The client was extremely pleased with the service and pleased to have had the headache of this project taken away. Previous mailings of this kind had been completed in-house and required considerable resource to be diverted from other activities. This great efficiency, paired with the postage savings achieved by working with us has been a great start to a new relationship and talks are already underway about future projects.
Royal Mail’s “Delivered by” postmark
Royal Mail have recently announced that they will be adding a “Delivered by Royal Mail” slogan to all machine-sorted letters and parcels delivered within the UK. The reasons that are being given for the addition of this new mark are that it will be clearer for recipients receiving items at the wrong address to know who to contact about the problem.
Others suggest that the mark is simply a means of free advertising for Royal Mail. The Direct Marketing Association has asked what right Royal Mail has to stamp a marketing message onto property that does belong to them. And of course it must be noted that although at present Royal Mail delivers 100% of the post, whomever processes it, trials are underway by TNT in London to deliver their own processing and delivery service.
At Yes Response, we believe that the various indicia used by the different providers already make it clear who has processed the items and therefore who to contact. So could it be that Royal Mail is trying to market themselves to householders with this message telling them who delivered their mail?
“Keep the Post Public”
Following the annual conference of the Communication Workers Union, the group has decided to restart the “Keep the Post Public” campaign which was initially run in 2010 and 2011 before Parliament passed the Postal Services Act which essentially laid down the framework for privatising Royal Mail.
Huge debate is still going on as to whether privatisation is the right move for the postal service. The Government coalition passed the enabling legislation last summer to allow the sale of Royal Mail in an effort to modernise the UK’s service provider as mail volumes decrease.

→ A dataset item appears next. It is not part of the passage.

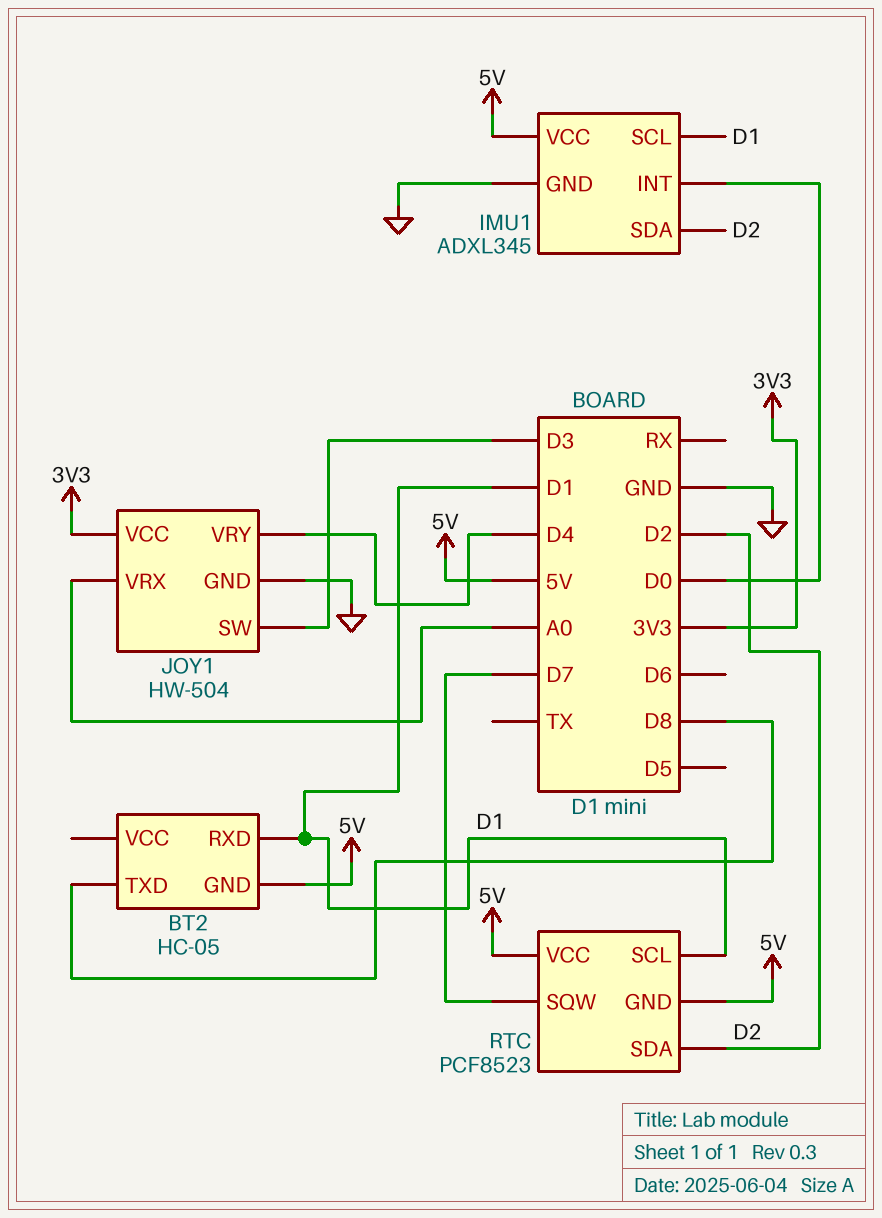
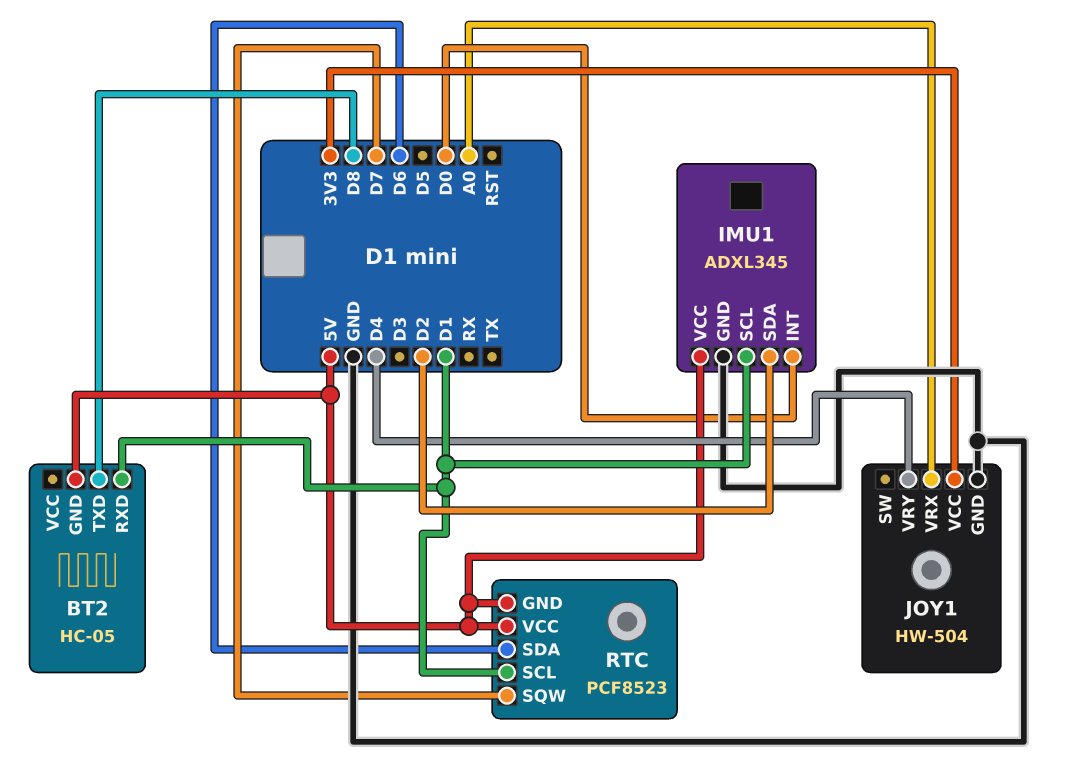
JOY1 pin SW: D3 -> none
RTC pin SDA: D2 -> D6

At Yes Response, we support the “Keep the Post Public” campaign and don’t wish to see privatisation of Royal Mail. There may be criticisms of the service provided, but overall it is important to remember the great cost-effectiveness of sending items across the country using our postal service. Deregulation often results not in the intended competitiveness and increased service offerings, but rather in a much poorer service for customers – we need only to look at the utilities companies to see this. At the same time, however, Royal Mail does need to become more commercial and ensure that they are not only doing what they need to in order to be profitable and enable ongoing investment, but are focusing on their customers and responding to the industry’s needs.
Of course, with the ever-increasing popularity of online shopping, e-commerce companies continue to grow and expand, and of course an efficient postal service is key to their success.